▶ _About this task_: Word for word, restate the data that follows, omitting the images.
☆ ☆ ☆ ☆ ☆ ☆ ☆
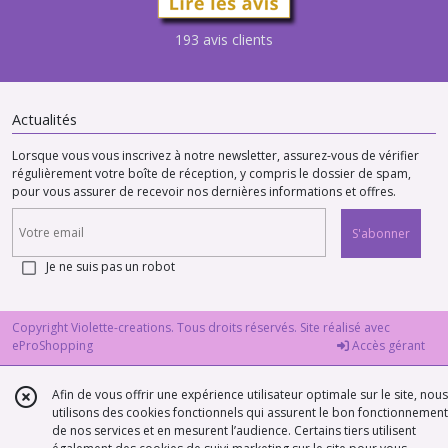
193 avis clients
Actualités
Lorsque vous vous inscrivez à notre newsletter, assurez-vous de vérifier
régulièrement votre boîte de réception, y compris le dossier de spam,
pour vous assurer de recevoir nos dernières informations et offres.
S'abonner
Je ne suis pas un robot
Copyright Violette-creations. Tous droits réservés. Site réalisé avec
eProShopping
Accès gérant
Afin de vous offrir une expérience utilisateur optimale sur le site, nous
utilisons des cookies fonctionnels qui assurent le bon fonctionnement
de nos services et en mesurent l’audience. Certains tiers utilisent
☆ ☆ ☆ ☆ ☆ ☆ ☆
▶ _Solution to this exercise_:
193 avis clients
Actualités
Lorsque vous vous inscrivez à notre newsletter, assurez-vous de vérifier
régulièrement votre boîte de réception, y compris le dossier de spam,
pour vous assurer de recevoir nos dernières informations et offres.
S'abonner
Je ne suis pas un robot
Copyright Violette-creations. Tous droits réservés. Site réalisé avec
eProShopping
Accès gérant
Afin de vous offrir une expérience utilisateur optimale sur le site, nous
utilisons des cookies fonctionnels qui assurent le bon fonctionnement
de nos services et en mesurent l’audience. Certains tiers utilisent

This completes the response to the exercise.